The presence’s focus shifted toward me, but it didn’t outright answer. Instead, vertigo and nausea hit me hard, and the world slipped away from me, fast. I knew I was falling, but I was no longer there by the time I should’ve hit the ground.
Chapter 16
I was back on the Hill of Tara, fog everywhere, vegetation where there shouldn’t have been any.
The girl was here as well. It was foggy, and the fog moved, curling between me and the girl. The tendrils coalesced into the shape of a face. It was looking right at me, and then it opened its mouth and spoke.
Before, when one of you was anointed, they were sacred, not to be harmed. Their people dressed them in white linen and gold, and they would bleed to protect them.
I walked closer to where the fog was still coiling as if it were a living thing. Maybe it was.
“What…are you?”
The fog sighed. Now you ask. I am the land and the sky above the land, the water that runs through its bedrock like blood and breath. I am the earth that holds the bones of many ages, and the rain that washes those ages away like ash after a fire.
“Where are the others? My guys? I didn’t just die of a heart attack, did I?”
The fog shivered, and leaves shuddered. Laughter. No, Rory. They are where they were, as are you. But my memory is long, and I remember this well. They found her in the end, although she fought. She had no knights like you, and as you saw, they’d already taken her sister, her last remaining relative. She was tired from running and hiding. They did to her what they would have done to your mage knight, the one held dear by our Lady Death.
As I was standing in what was apparently the land’s memory, I wondered how I had ended up here. I also considered that I was not exactly the best person to be here, because clearly, the situation at hand demanded some first-class adulting skills and life skills in general, and I didn’t have any of those. I lived for my cute cat socks and loved my big strong mate, but I’d never done taxes, never gone to a job interview, nor had I mastered anything more complicated than booking the trip to Ireland and arranging for the hotel, really.
And yet the land, if that was what the presence was, clearly wanted to tell me things, things I didn’t want to know. I didn’t want to think about what the cola asshats would have done to Vergis, what the humans had done to the girl who’d had fire in those green eyes when I’d seen her, running and hiding and calling the fog. I just…wanted to be background. Sweet shrubbery, swaying in imagined wind. I wanted nothing to do with danger and murder and other horrible things. Being pursued by bears was not for me, I’d recently learned.
“I don’t understand what any of this means.” I dug my fingers into my hair and almost screamed at the fog. “I don’t even know what all this anointing means.”

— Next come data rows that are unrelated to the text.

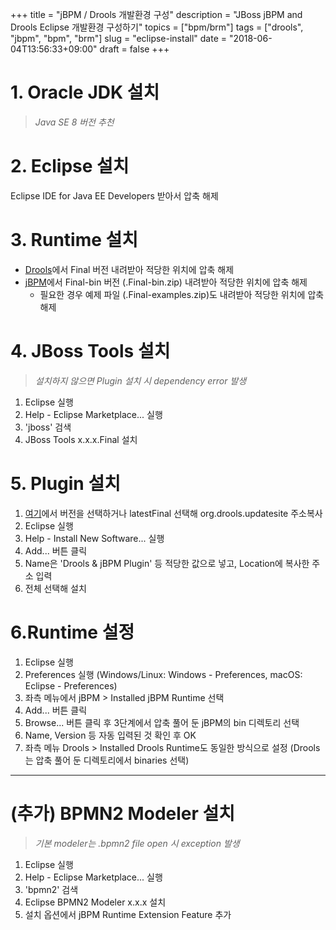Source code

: +++
title = "jBPM / Drools 개발환경 구성"
description = "JBoss jBPM and Drools Eclipse 개발환경 구성하기"
topics = ["bpm/brm"]
tags = ["drools", "jbpm", "bpm", "brm"]
slug = "eclipse-install"
date = "2018-06-04T13:56:33+09:00"
draft = false
+++

# 1. Oracle JDK 설치

> *Java SE 8 버전 추천*

# 2. Eclipse 설치

Eclipse IDE for Java EE Developers 받아서 압축 해제

# 3. Runtime 설치

* [Drools](https://www.drools.org)에서 Final 버전 내려받아 적당한 위치에 압축 해제
* [jBPM](https://www.jbpm.org/download/download.html)에서 Final-bin 버전 (.Final-bin.zip) 내려받아 적당한 위치에 압축 해제
  * 필요한 경우 예제 파일 (.Final-examples.zip)도 내려받아 적당한 위치에 압축 해제

# 4. JBoss Tools 설치

> *설치하지 않으면 Plugin 설치 시 dependency error 발생*

1. Eclipse 실행
2. Help - Eclipse Marketplace... 실행
3. 'jboss' 검색
4. JBoss Tools x.x.x.Final 설치

# 5. Plugin 설치

1. [여기](http://download.jboss.org/drools/release/)에서 버전을 선택하거나 latestFinal 선택해 org.drools.updatesite 주소복사
2. Eclipse 실행
3. Help - Install New Software... 실행
4. Add... 버튼 클릭
5. Name은 'Drools & jBPM Plugin' 등 적당한 값으로 넣고, Location에 복사한 주소 입력
6. 전체 선택해 설치

# 6.Runtime 설정

1. Eclipse 실행
2. Preferences 실행 (Windows/Linux: Windows - Preferences, macOS: Eclipse - Preferences)
3. 좌측 메뉴에서 jBPM > Installed jBPM Runtime 선택
4. Add... 버튼 클릭
5. Browse... 버튼 클릭 후 3단계에서 압축 풀어 둔 jBPM의 bin 디렉토리 선택
6. Name, Version 등 자동 입력된 것 확인 후 OK
7. 좌측 메뉴 Drools > Installed Drools Runtime도 동일한 방식으로 설정 (Drools는 압축 풀어 둔 디렉토리에서 binaries 선택)

------

# (추가) BPMN2 Modeler 설치

> *기본 modeler는 .bpmn2 file open 시 exception 발생*

1. Eclipse 실행
2. Help - Eclipse Marketplace... 실행
3. 'bpmn2' 검색
4. Eclipse BPMN2 Modeler x.x.x 설치
5. 설치 옵션에서 jBPM Runtime Extension Feature 추가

When one of you drinks from a sacred spring or bathes in it, when one of you touches a sacred stone or sleeps in a sacred clearing, that is anointing. Though the clearings are gone now, and the springs are long since tainted. There is only this now. The fog curled around the Stone. Before you, I thought there’d never be another, not when the last of your bloodline left these shores.
“Right. Sorry Gran emigrated. Look, can I go back to the guys now? They were about to kill the cola asshat, but maybe I can get them to just kick him out, so uhm…” I gestured. At wibbly wobbly fog.
The presence sort of pushed into my mind like a migraine. It was frustrated, I realized. It was stalling.
They stole from your bloodline. They tried to make themselves better than they were. As if they could ever be anointed like the true bloodline. As if kingship were magic.
I sighed. “Okay, so people are assholes. What else is new?”
The presence was still agitated. It wanted me to see something.
Before, they clad your kind in white, but it was respect. It was not so you’d be used.